- THE DATA
::::::
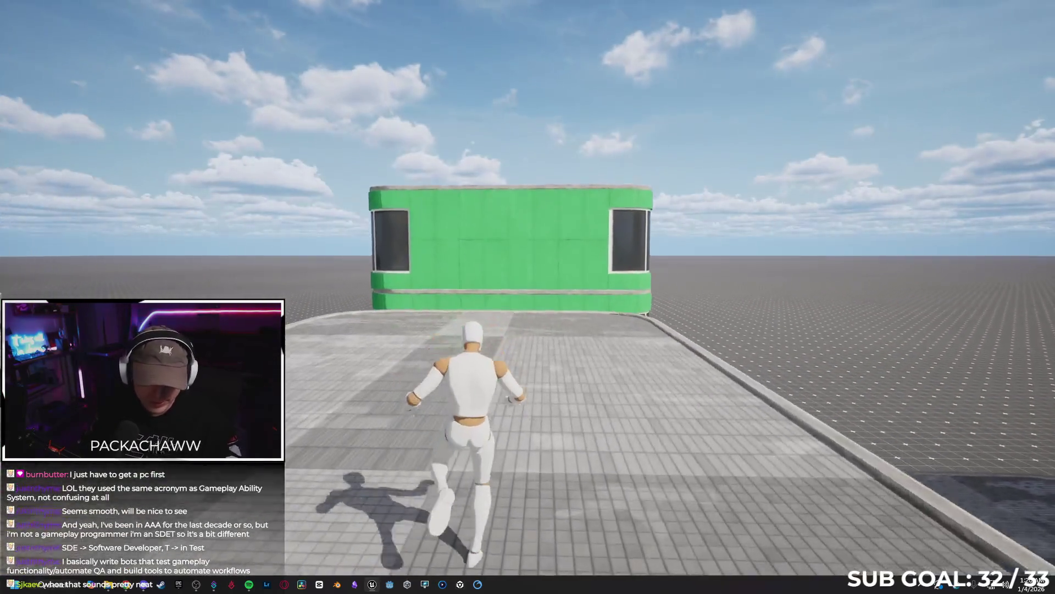
{"action": "key", "text": "space"}
{"action": "key", "text": "space"}
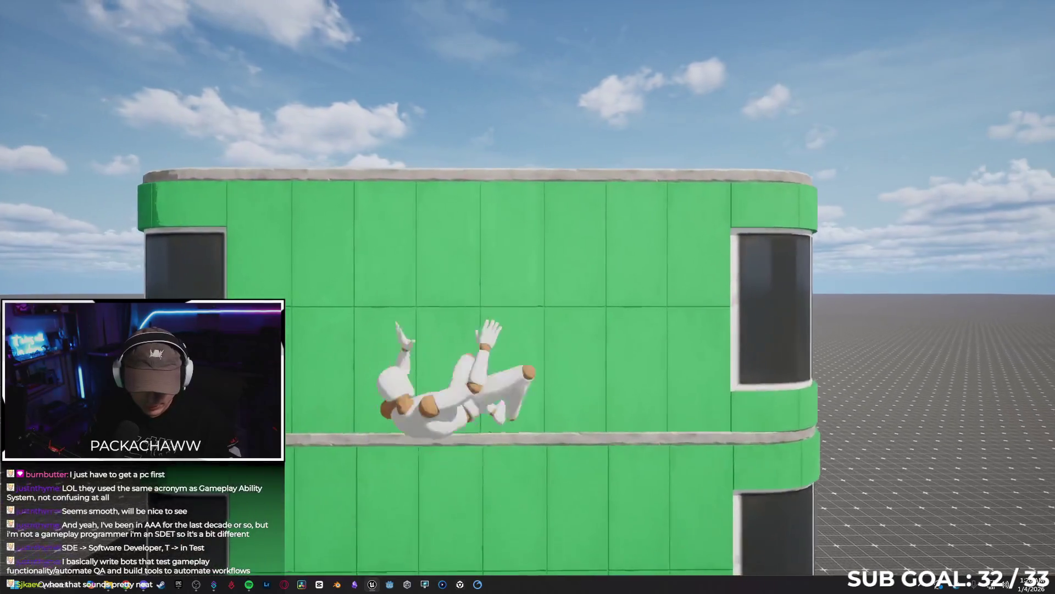
{"action": "key", "text": "w"}
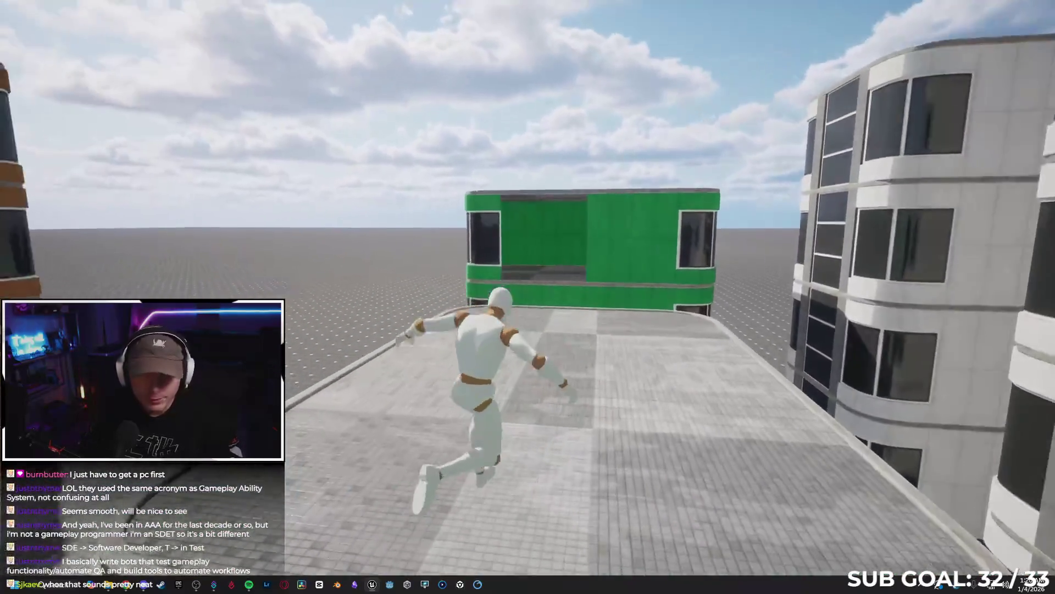
{"action": "key", "text": "space"}
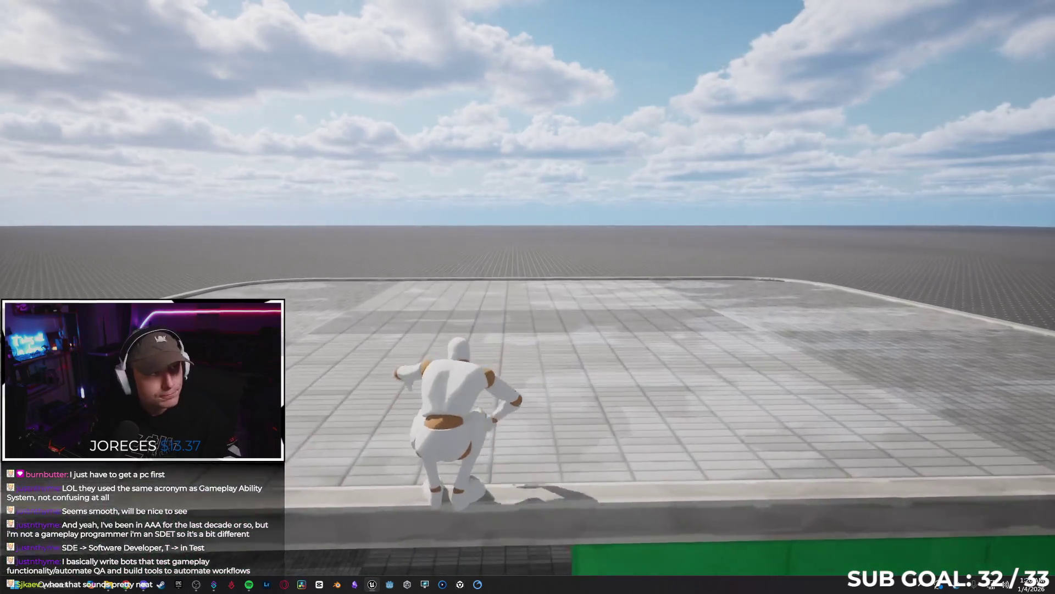
{"action": "key", "text": "w"}
{"action": "key", "text": "w"}
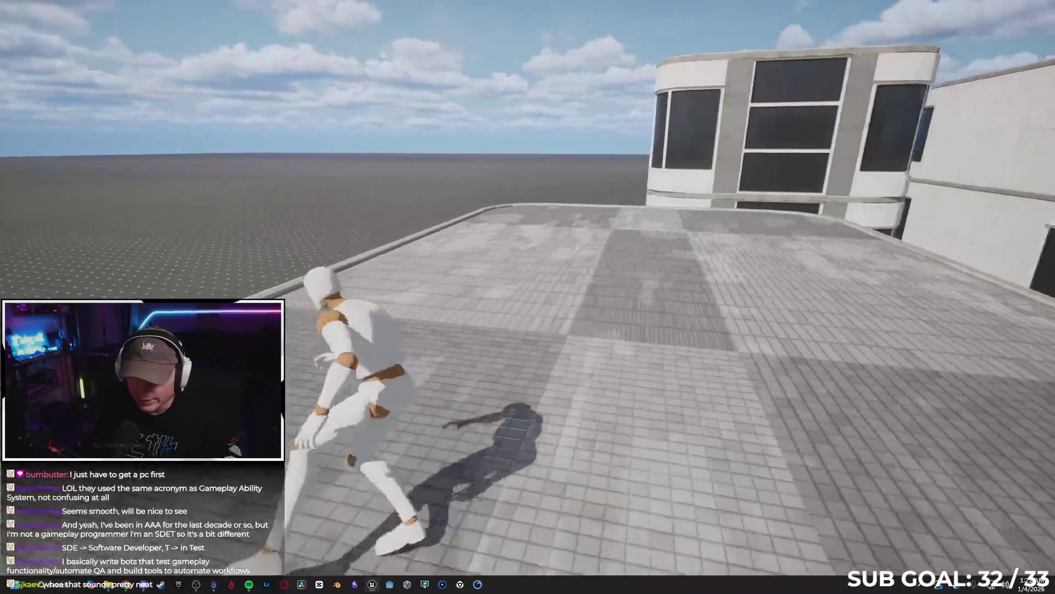
{"action": "key", "text": "space"}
::::::
- WHAT THE TASK REQUIRES
Restate the preceding entries in full, word for word, with the pictures removed.

- EXERCISE SOLUTION
{"action": "key", "text": "space"}
{"action": "key", "text": "space"}
{"action": "key", "text": "w"}
{"action": "key", "text": "space"}
{"action": "key", "text": "w"}
{"action": "key", "text": "w"}
{"action": "key", "text": "space"}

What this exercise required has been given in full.